Work instructions: Nothing but the lines below from the one that contains "focal_mm: 5.8" through the one that contains "focal_mm: 19" should be retyped, exactly and including both ends. Do not include pictures.

Information:
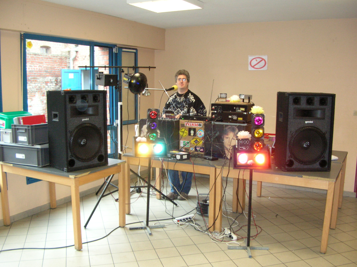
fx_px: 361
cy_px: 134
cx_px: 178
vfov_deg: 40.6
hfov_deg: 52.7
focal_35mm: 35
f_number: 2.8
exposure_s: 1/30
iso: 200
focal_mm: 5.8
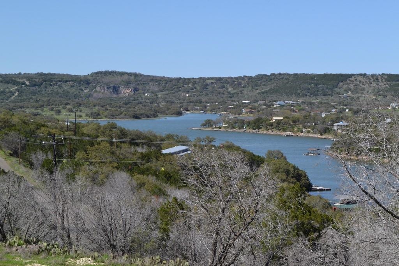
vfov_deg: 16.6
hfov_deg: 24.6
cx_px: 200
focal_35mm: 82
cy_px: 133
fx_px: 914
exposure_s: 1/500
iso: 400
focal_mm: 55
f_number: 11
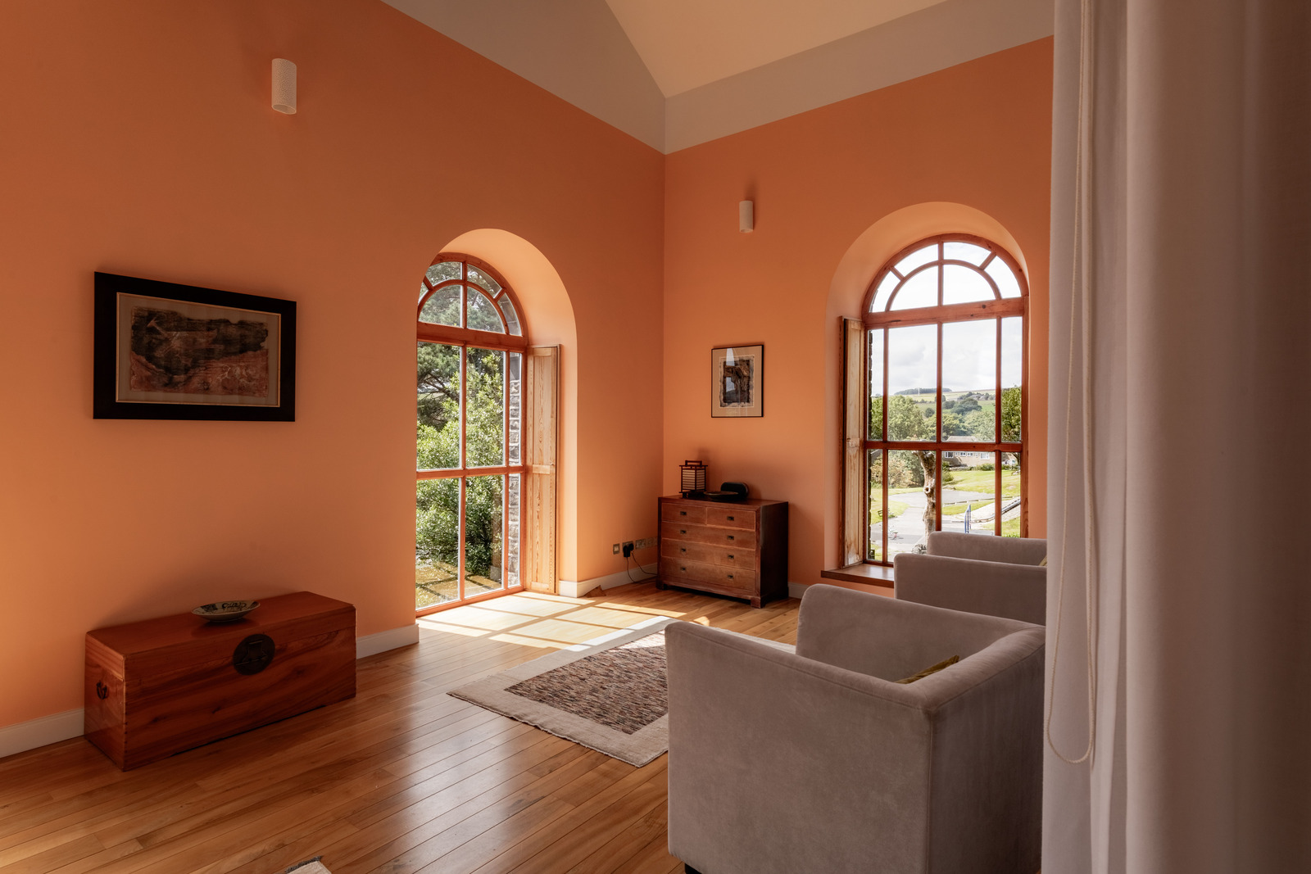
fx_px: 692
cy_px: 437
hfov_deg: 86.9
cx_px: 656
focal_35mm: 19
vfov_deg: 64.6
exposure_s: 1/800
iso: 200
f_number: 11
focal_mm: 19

---

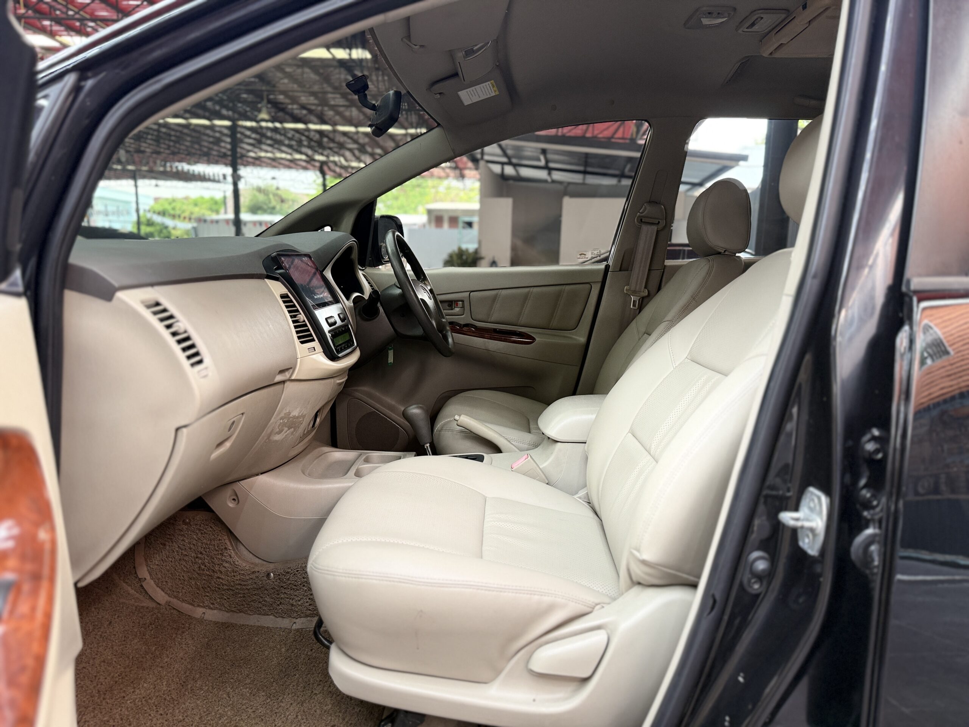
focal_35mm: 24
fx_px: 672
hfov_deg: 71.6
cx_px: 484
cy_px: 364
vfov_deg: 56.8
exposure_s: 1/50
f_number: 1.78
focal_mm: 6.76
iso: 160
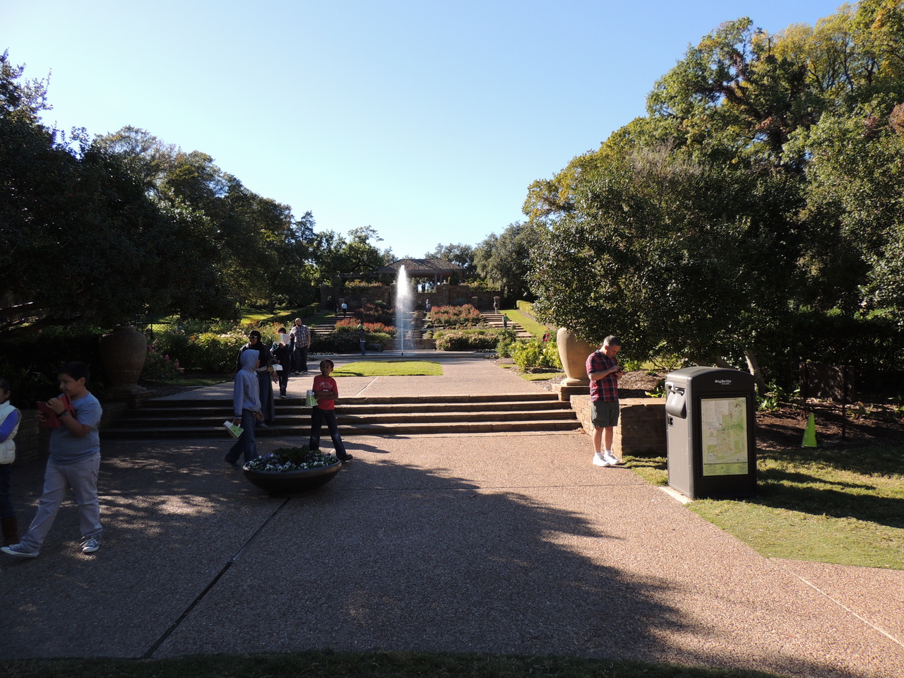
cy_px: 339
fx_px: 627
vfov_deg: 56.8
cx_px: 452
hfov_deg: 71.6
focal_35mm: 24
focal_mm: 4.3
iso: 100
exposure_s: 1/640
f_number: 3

* * *

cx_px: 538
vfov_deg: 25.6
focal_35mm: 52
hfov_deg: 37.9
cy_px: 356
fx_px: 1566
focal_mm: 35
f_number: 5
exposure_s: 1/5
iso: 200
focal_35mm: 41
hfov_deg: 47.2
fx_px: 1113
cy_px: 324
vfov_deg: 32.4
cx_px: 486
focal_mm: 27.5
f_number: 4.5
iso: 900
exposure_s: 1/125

Response:
focal_mm: 5.8
vfov_deg: 16.6
hfov_deg: 24.6
cx_px: 200
focal_35mm: 82
cy_px: 133
fx_px: 914
exposure_s: 1/500
iso: 400
focal_mm: 55
f_number: 11
fx_px: 692
cy_px: 437
hfov_deg: 86.9
cx_px: 656
focal_35mm: 19
vfov_deg: 64.6
exposure_s: 1/800
iso: 200
f_number: 11
focal_mm: 19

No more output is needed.